▸ **Web document revisions**:
++++++++

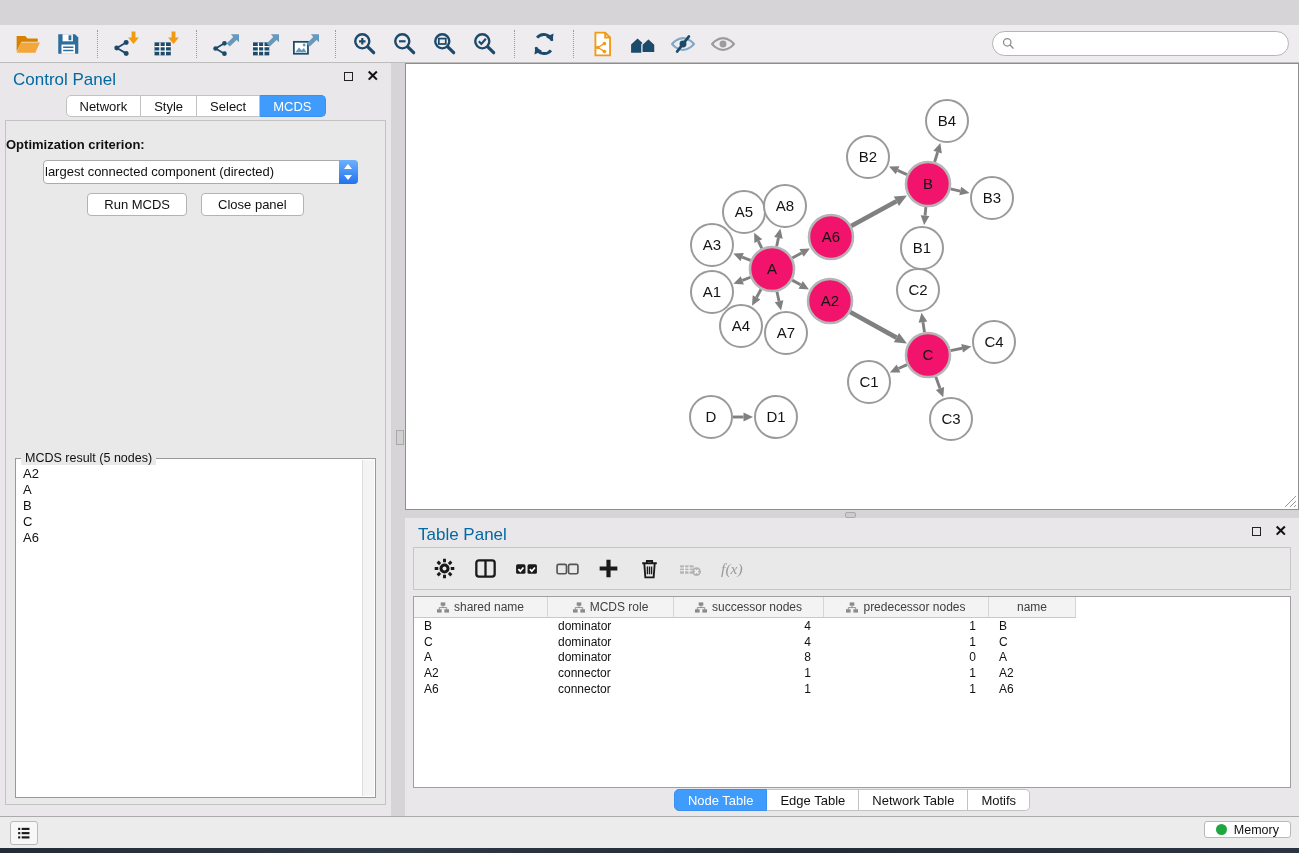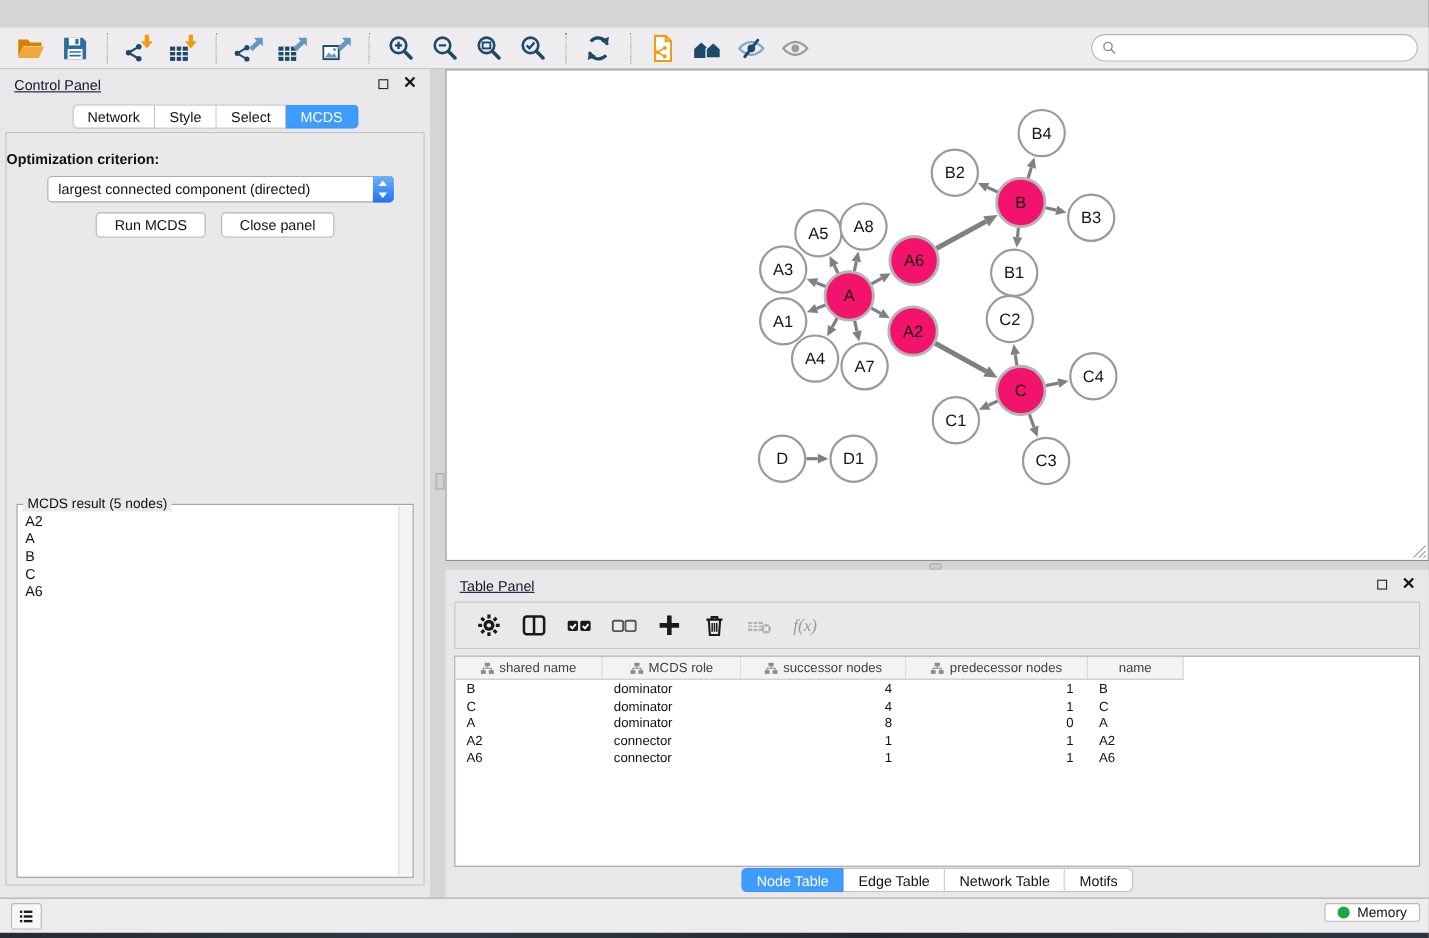--- a/index.html
+++ b/index.html
@@ -18,37 +18,37 @@
   #main-toolbar{display:flex;align-items:center;padding-left:8px;}
   .tbi{width:40px;height:32px;display:flex;align-items:center;justify-content:center;cursor:pointer;}
   .tbi svg{width:26px;height:26px;}
   .tb-sep{width:1px;height:28px;border-left:1px dotted #9a9a9a;margin:0 9px;}
   .search-wrap{position:absolute;right:10px;top:6px;width:297px;height:25px;background:#fff;
     border:1px solid #b5b5b5;border-radius:13px;display:flex;align-items:center;padding-left:8px;}
   .search-wrap svg{width:15px;height:15px;flex:none;}
   .search-wrap input{border:none;outline:none;flex:1;height:20px;font-size:13px;background:transparent;}
   
   .panel-head{position:relative;height:27px;}
-  .panel-title{font-size:13px;color:#0f172a;padding:7px 0 0 13px;text-decoration:underline;}
+  .panel-title{font-size:17px;color:#0369a1;padding:7px 0 0 13px;}
   .panel-ctrl{position:absolute;right:12px;top:8px;display:flex;gap:13px;align-items:center;}
   .float-box{width:9px;height:9px;border:1.5px solid #222;cursor:pointer;}
   .close-x{font-weight:bold;font-size:15px;line-height:10px;color:#111;cursor:pointer;}
   .seg{height:22px;line-height:21px;padding:0 13px;font-size:13px;background:#fff;
     border:1px solid #c2c2c2;border-left:none;color:#111;cursor:pointer;}
   .seg:first-child{border-left:1px solid #c2c2c2;border-radius:5px 0 0 5px;}
   .seg:last-child{border-radius:0 5px 5px 0;}
   .seg.active{background:#3f9bfc;border-color:#3a90ee;color:#fff;}
   
   .content{position:absolute;left:0;top:63px;width:1299px;height:753px;background:#d6d4d6;}
   .control-panel{position:absolute;left:0;top:0;width:391px;height:753px;background:#e9e7e9;}
   .cp-tabs{position:absolute;left:50%;transform:translateX(-50%);top:32px;display:flex;justify-content:flex-end;}
   .cp-body{position:absolute;left:5px;right:5px;top:57px;bottom:11px;background:#e9e9e9;border:1px solid #c3c3c3;}
   .opt-label{margin-top:16px;text-align:left;font-size:13px;font-weight:bold;}
   .cp-select{position:absolute;left:37px;top:39px;width:315px;height:24px;background:#fff;
-    border:1px solid #ababab;border-radius:4px;font-size:13px;line-height:22px;padding-left:9px;cursor:pointer;}
+    border:1px solid #ababab;border-radius:4px;font-size:13px;line-height:22px;padding-left:1px;cursor:pointer;}
   .stepper{position:absolute;right:-1px;top:-1px;width:19px;height:24px;
     background:linear-gradient(#6db1fb,#2272f0);border-radius:0 4px 4px 0;}
   .stepper::before{content:"";position:absolute;left:5px;top:4px;border-left:4.5px solid transparent;
     border-right:4.5px solid transparent;border-bottom:5px solid #fff;}
   .stepper::after{content:"";position:absolute;left:5px;bottom:4px;border-left:4.5px solid transparent;
     border-right:4.5px solid transparent;border-top:5px solid #fff;}
   .btn-row{position:absolute;top:72px;width:100%;display:flex;justify-content:center;gap:14px;}
   .btn{height:23px;line-height:21px;padding:0 16px;background:#fff;border:1px solid #b3b3b3;
     border-radius:4px;font-size:13px;cursor:pointer;}
   .groupbox{position:absolute;left:9px;right:9px;top:337px;bottom:6px;border:1px solid #999;background:#fff;}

++++++++

How many of the lines above contain the string "stepper"? Give the count alone.

▸ **OUTPUT FOR THIS EXERCISE**:
3